Other presenters at the meeting such asDr. Peter I Ozo-Eson, believed that the revenues accruing to the national economy need to be maximised through an institutionalized process of ensuring transparent and accountable monitoring of the revenues due the Government. Solid minerals no doubt provide a source of potential wealth, which if properly managed will help to promote growth and development of the National economy. The Niger Delta has been described as exploited, misused, abused, polluted, underdeveloped, and almost completely death; like a cherry fruit sucked and discarded. The Niger Delta is a prodigious oil region and all the oil majors have their footprints here.The majority of Nigeria’s oil reserves are found there.
The presenters further opine that NEITI’s bold initiative is seeking transparency in oil industry operation in a structured manner.The primary concern of the organization is to ensure that sums paid into our national coffers are openly declared and proper taxes and other payments are made.
Moreover, the Nigeria mining sector is faced with the challenges of a sector dominated by informal activities such as: no tax revenues, limited contribution to the economy, investors perception of risk, poor governance, corruption, Governmentindiscretion, lack of track record, Social and environmental legacy from past mining operations etc.
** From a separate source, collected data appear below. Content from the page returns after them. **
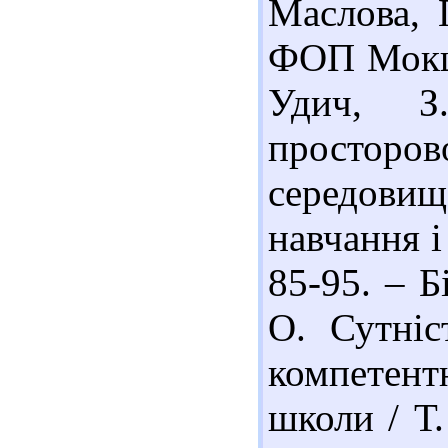
Маслова, 
ФОП Мокшан
Удич, З
просторов
середовища
навчання і
85-95. – Бі
О. Сутніс
компетент
школи / Т.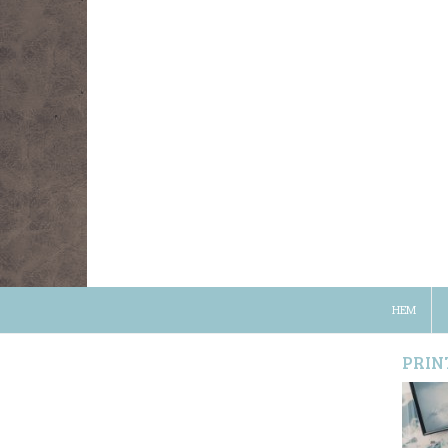
HEM
PRIN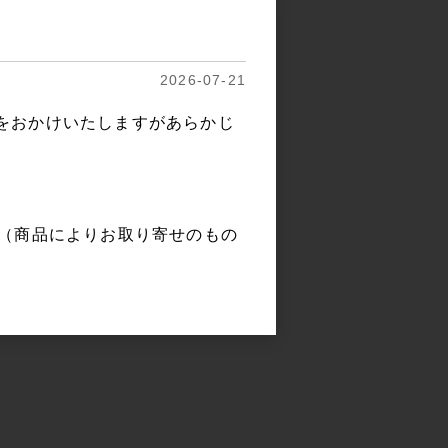
2026-07-21
をおかけいたしますがあらかじ
。（商品によりお取り寄せのもの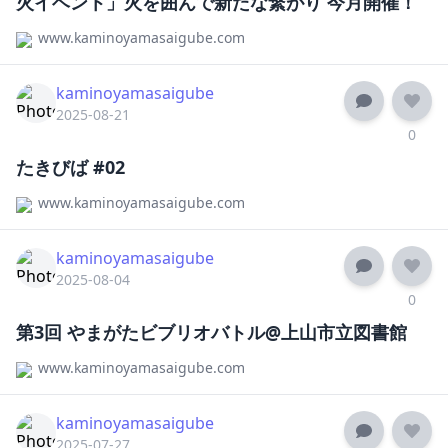
火イベント」火を囲んで新たな繋がり 今月開催！
www.kaminoyamasaigube.com
kaminoyamasaigube
2025-08-21
0
たきびば #02
www.kaminoyamasaigube.com
kaminoyamasaigube
2025-08-04
0
第3回 やまがたビブリオバトル@上山市立図書館
www.kaminoyamasaigube.com
kaminoyamasaigube
2025-07-27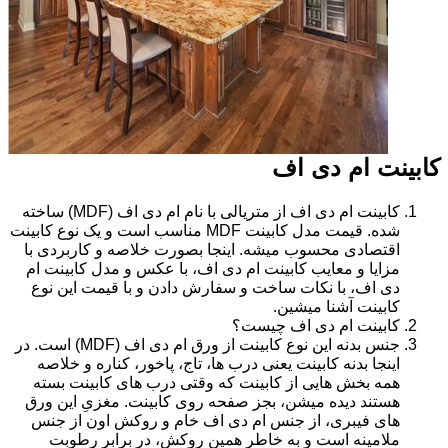
کابینت ام دی اف
کابینت ام دی اف از متریالی با نام ام دی اف (MDF) ساخته
شده. قیمت مدل کابینت MDF مناسب است و یک نوع کابینت
اقتصادی محسوب میشه. اینجا بصورت خلاصه و کاربردی با
مزایا و معایب کابینت ام دی اف، با عکس و مدل کابینت ام
دی اف، با نکات ساخت و سفارش دادن و با قیمت این نوع
کابینت آشنا میشین.
کابینت ام دی اف چیست؟
جنس بدنه این نوع کابینت از ورق ام دی اف (MDF) است. در
اینجا بدنه کابینت یعنی درب ها، تاج، پاخور، کناره و خلاصه
همه بخش هایی از کابینت که وقتی درب های کابینت بسته
هستند دیده میشن، بجز صفحه روی کابینت. مغزیِ این ورق
های فیبری، از جنس ام دی اف خام و روکش اون از جنس
ملامینه است و به خاطر همین روکش، در برابر رطوبت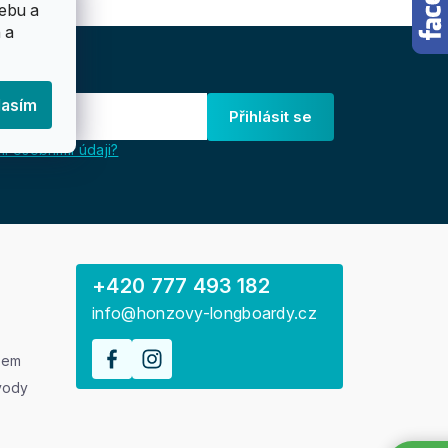
ebu a
 a
lasím
Přihlásit se
i osobními údaji?
+420 777 493 182
info@honzovy-longboardy.cz
rem
vody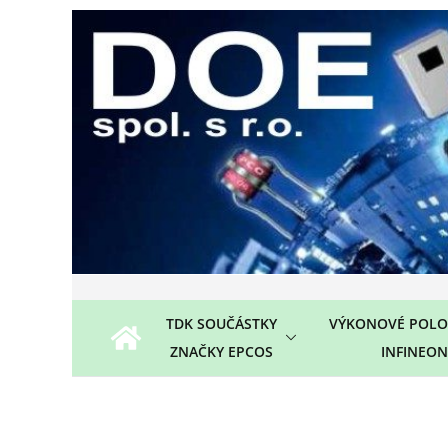
Přeskočit
na
obsah
TDK SOUČÁSTKY
VÝKONOVÉ POLO
ZNAČKY EPCOS
INFINEON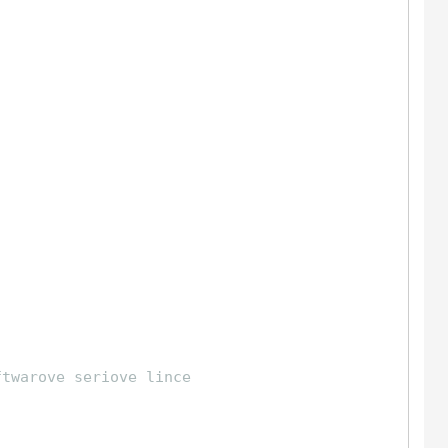
ftwarove seriove lince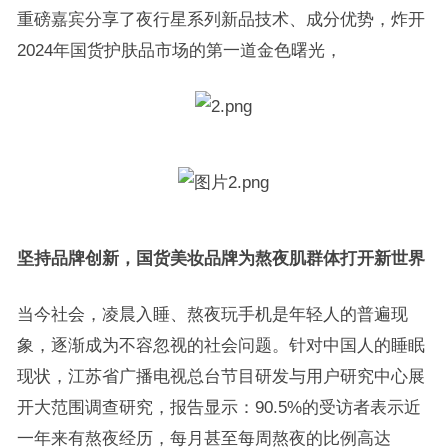
重磅嘉宾分享了夜行星系列新品技术、成分优势，炸开
2024年国货护肤品市场的第一道金色曙光，
坚持品牌创新，国货美妆品牌为熬夜肌群体打开新世界
当今社会，凌晨入睡、熬夜玩手机是年轻人的普遍现
象，逐渐成为不容忽视的社会问题。针对中国人的睡眠
现状，江苏省广播电视总台节目研发与用户研究中心展
开大范围调查研究，报告显示：90.5%的受访者表示近
一年来有熬夜经历，每月甚至每周熬夜的比例高达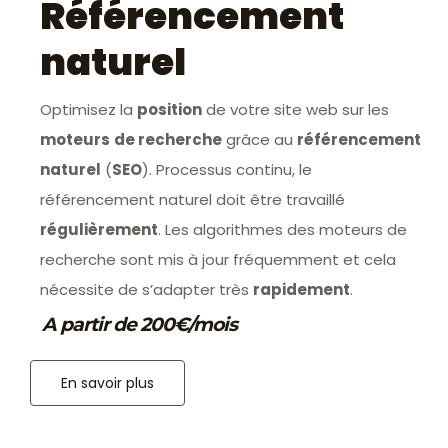
Référencement
naturel
Optimisez la
position
de votre site web sur les
moteurs
de recherche
grâce au
référencement
naturel
(
SEO
). Processus continu, le
référencement naturel doit être travaillé
régulièrement
. Les algorithmes des moteurs de
recherche sont mis à jour fréquemment et cela
nécessite de s’adapter très
rapidement
.
A partir de 200€/mois
En savoir plus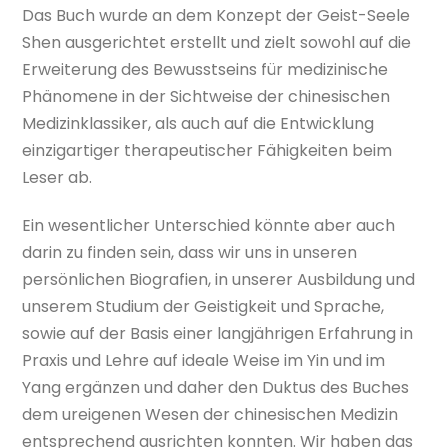
Das Buch wurde an dem Konzept der Geist-Seele
Shen ausgerichtet erstellt und zielt sowohl auf die
Erweiterung des Bewusstseins für medizinische
Phänomene in der Sichtweise der chinesischen
Medizinklassiker, als auch auf die Entwicklung
einzigartiger therapeutischer Fähigkeiten beim
Leser ab.
Ein wesentlicher Unterschied könnte aber auch
darin zu finden sein, dass wir uns in unseren
persönlichen Biografien, in unserer Ausbildung und
unserem Studium der Geistigkeit und Sprache,
sowie auf der Basis einer langjährigen Erfahrung in
Praxis und Lehre auf ideale Weise im Yin und im
Yang ergänzen und daher den Duktus des Buches
dem ureigenen Wesen der chinesischen Medizin
entsprechend ausrichten konnten. Wir haben das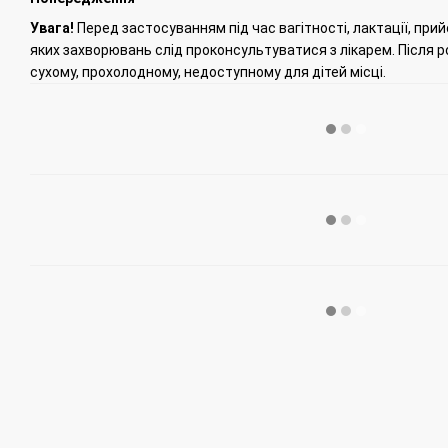
Увага!
Перед застосуванням під час вагітності, лактації, прий
яких захворювань слід проконсультуватися з лікарем.
Після р
сухому, прохолодному, недоступному для дітей місці.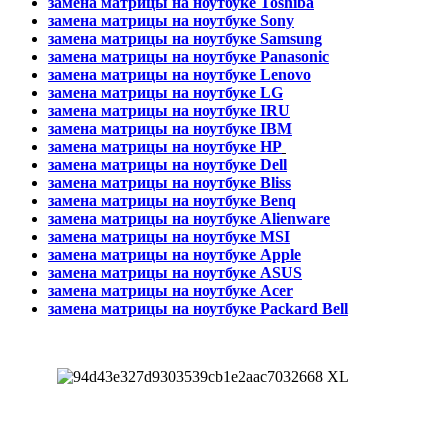
замена матрицы на ноутбуке Toshiba
замена матрицы на ноутбуке
Sony
замена матрицы на ноутбуке
Samsung
замена матрицы на ноутбуке
Panasonic
замена матрицы на ноутбуке
Lenovo
замена матрицы на ноутбуке
LG
замена матрицы на ноутбуке
IRU
замена матрицы на ноутбуке
IBM
замена матрицы на ноутбуке
HP
замена матрицы на ноутбуке
Dell
замена матрицы на ноутбуке
Bliss
замена матрицы на ноутбуке
Benq
замена матрицы на ноутбуке
Alienware
замена матрицы на ноутбуке
MSI
замена матрицы на ноутбуке
Apple
замена матрицы на ноутбуке
ASUS
замена матрицы на ноутбуке
Acer
замена матрицы на ноутбуке
Packard Bell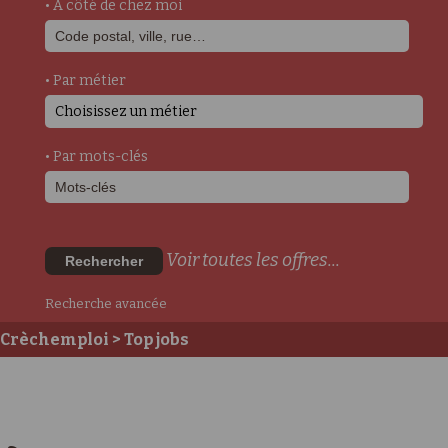
• A côté de chez moi
• Par métier
Choisissez un métier
• Par mots-clés
Voir toutes les offres...
Rechercher
Recherche avancée
Crèchemploi
> Top jobs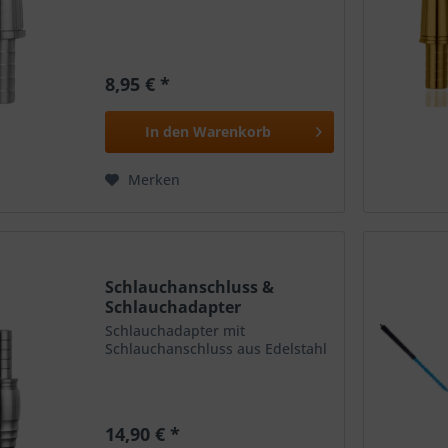
8,95 € *
In den
Warenkorb
Merken
Schlauchanschluss &
Schlauchadapter
Schlauchadapter mit
Schlauchanschluss aus Edelstahl
14,90 € *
The book then emphasizes the need for budget allocation to be monitored through public Expense review. Other actions to be taken include community investment agreement that will increase benefit of local communities, consultations with the Mining Communities in all phases of project development, contribution of mining companies to social infrastructures and jobs creation opportunities
The book concludes with recommendation of environmental sustainability. For oil to be extracted in a substantial way, environmental and social concerns must be taken very seriously. Profit and the size of foreign reserve cannot be the sole concern of the actors in this industry. The EIA is a necessary strategic environmental assessment needed to evaluate potential and actual impact of policies, programmes and plans with the purpose of mapping out direction and preparing plans for the mitigation of adverse result and or totally abandoning proposed paths of action.